Mom tried a question. “But with this thing Jubal has made…” I think I was the only one who knew how much this was costing her, to ask a question that might sound like a dumb question. Mom was mortified by her lack of education, and she didn’t deal with mortification well. “With this Squeezer thing, you can fire it all the way to Mars and never run out of gas?”
“Exactly. We get the best of both worlds with the Squeezer. We can fire a powerful rocket, the equal of any rocket that’s ever been built in terms of thrust… and we can fire it all the way there!”
Short pause for everyone to think about that, me included. I still found it almost impossible to believe. Free energy. The world had never seen anything like it. And every time I thought about it, it scared me more.
Sam Sinclair, too.
“I don’t like what I’m hearing here,” he said.
“How’s that, Sam?”
“Like you said. It’s a lot of power. In my experience, power is dangerous, if you don’t handle it right.”
“I couldn’t agree with you more.”
“How big can Jubal make these things?”
Travis paused, then looked at his cousin. I think he might have prayed a little, too.

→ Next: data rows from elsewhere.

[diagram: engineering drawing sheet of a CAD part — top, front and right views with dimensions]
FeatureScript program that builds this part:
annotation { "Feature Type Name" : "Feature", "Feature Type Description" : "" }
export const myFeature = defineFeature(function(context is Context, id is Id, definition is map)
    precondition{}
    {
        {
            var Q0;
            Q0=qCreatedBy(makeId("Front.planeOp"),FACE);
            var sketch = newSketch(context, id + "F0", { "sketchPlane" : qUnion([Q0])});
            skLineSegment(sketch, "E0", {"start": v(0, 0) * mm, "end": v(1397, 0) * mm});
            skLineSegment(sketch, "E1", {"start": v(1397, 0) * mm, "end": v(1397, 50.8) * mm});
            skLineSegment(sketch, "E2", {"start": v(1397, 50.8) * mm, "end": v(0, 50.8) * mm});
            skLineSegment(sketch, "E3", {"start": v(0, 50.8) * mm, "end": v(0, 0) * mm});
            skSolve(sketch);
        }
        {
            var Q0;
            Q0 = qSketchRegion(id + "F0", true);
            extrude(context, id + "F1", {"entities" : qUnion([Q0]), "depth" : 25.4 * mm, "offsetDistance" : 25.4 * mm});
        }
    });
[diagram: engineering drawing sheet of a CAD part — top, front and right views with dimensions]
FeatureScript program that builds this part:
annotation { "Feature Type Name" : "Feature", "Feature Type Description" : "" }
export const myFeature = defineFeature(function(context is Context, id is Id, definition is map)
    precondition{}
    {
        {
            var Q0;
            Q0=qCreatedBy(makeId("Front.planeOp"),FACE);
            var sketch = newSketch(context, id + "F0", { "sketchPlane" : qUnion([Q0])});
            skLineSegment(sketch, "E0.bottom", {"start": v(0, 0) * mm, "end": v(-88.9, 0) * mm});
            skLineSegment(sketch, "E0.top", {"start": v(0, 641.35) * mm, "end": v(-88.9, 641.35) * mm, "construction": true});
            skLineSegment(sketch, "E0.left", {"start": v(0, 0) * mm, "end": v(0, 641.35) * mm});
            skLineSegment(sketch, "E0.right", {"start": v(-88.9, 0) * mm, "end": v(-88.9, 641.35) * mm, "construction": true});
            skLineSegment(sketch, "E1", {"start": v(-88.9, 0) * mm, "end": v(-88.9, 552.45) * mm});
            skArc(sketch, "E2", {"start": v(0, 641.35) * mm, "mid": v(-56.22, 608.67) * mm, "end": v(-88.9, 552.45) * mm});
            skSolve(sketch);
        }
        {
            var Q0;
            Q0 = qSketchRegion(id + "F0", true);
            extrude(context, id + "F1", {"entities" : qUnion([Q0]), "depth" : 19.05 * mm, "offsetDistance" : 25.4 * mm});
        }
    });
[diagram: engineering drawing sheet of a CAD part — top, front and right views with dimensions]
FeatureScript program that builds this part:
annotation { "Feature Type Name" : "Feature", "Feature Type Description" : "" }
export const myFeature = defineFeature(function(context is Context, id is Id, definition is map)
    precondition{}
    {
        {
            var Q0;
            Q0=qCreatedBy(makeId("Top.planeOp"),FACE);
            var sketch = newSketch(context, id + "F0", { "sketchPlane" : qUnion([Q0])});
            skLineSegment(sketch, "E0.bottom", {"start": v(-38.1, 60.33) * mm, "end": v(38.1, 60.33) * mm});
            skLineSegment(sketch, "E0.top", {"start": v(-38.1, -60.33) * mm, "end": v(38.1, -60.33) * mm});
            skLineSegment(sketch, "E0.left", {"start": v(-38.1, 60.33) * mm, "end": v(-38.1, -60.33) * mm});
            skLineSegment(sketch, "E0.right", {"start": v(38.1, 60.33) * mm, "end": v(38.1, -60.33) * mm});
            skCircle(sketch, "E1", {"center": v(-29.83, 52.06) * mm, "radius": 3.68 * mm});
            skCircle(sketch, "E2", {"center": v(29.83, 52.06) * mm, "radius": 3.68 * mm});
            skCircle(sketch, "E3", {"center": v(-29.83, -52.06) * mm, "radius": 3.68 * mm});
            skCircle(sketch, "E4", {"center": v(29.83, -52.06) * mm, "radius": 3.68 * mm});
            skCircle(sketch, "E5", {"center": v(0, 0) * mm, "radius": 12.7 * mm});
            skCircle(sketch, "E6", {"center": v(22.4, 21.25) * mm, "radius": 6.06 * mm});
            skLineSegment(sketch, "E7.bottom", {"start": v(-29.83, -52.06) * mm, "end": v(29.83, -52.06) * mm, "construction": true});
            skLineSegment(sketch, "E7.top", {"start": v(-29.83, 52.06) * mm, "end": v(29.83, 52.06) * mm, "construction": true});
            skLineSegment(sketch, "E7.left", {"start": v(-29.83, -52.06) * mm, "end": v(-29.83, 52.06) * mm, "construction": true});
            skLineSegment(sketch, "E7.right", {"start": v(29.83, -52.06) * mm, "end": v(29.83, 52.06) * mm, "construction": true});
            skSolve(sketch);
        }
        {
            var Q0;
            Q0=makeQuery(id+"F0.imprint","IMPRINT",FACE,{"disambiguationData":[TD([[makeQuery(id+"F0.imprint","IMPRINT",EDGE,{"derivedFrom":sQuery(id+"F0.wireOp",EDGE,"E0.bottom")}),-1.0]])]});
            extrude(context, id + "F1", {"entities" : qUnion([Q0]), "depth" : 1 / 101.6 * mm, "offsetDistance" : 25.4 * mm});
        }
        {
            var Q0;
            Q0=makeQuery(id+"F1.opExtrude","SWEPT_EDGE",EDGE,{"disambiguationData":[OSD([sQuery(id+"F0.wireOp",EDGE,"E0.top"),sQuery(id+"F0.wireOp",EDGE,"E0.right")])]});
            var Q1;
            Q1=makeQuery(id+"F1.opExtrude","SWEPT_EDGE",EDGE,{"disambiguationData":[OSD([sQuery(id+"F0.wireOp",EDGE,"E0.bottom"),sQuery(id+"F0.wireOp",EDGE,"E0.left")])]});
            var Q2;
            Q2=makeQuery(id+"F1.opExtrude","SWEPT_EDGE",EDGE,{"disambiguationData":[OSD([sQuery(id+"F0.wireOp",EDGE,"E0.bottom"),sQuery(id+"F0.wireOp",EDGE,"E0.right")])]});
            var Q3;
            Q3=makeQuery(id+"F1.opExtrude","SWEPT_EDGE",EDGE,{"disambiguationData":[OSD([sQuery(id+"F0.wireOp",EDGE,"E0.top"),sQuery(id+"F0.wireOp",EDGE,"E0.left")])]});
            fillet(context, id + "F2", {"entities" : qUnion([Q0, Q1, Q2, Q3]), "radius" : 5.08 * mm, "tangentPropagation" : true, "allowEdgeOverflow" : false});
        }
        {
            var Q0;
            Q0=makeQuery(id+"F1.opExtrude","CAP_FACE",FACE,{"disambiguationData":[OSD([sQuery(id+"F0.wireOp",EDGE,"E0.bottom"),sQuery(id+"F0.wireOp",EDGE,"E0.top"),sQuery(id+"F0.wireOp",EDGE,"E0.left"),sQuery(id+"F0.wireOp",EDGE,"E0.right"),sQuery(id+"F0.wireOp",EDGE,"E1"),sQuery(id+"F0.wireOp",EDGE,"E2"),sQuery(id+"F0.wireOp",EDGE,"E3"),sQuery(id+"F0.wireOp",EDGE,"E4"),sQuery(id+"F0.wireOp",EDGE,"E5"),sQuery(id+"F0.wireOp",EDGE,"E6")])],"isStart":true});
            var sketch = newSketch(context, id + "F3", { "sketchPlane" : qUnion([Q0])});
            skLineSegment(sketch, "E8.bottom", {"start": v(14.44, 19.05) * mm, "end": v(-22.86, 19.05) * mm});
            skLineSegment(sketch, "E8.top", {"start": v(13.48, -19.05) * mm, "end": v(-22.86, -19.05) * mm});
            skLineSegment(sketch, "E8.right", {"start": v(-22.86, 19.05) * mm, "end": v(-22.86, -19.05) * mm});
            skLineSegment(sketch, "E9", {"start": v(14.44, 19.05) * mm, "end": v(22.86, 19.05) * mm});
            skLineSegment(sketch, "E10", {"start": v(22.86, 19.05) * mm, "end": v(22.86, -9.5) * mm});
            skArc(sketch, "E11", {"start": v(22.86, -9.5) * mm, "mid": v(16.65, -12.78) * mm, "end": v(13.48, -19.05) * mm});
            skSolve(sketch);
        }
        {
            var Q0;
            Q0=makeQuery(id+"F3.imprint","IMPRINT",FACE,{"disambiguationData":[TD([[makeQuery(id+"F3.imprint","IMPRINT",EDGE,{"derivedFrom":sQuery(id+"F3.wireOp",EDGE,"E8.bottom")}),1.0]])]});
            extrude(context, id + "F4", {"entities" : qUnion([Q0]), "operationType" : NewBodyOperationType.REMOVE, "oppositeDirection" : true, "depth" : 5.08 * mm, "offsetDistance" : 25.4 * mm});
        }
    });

“How about it, Jubal? How big?”
Jubal had been dying inside for almost an hour now. He hated it that Mom and Maria and Sam, his friends, were acting so hostile, and he hated it even more that he was the cause of it. Or the thing he had created, which was about the same thing.
“I don’ know, me. Plenty big, oh yeah.”
[195] “How about a ballpark figure?” Sam asked.
Travis fielded it, and Jubal relaxed some.
“We can make enough power to blast at one gee all the way to Mars and back,” he said. “That’s all we need to know to build the ship.”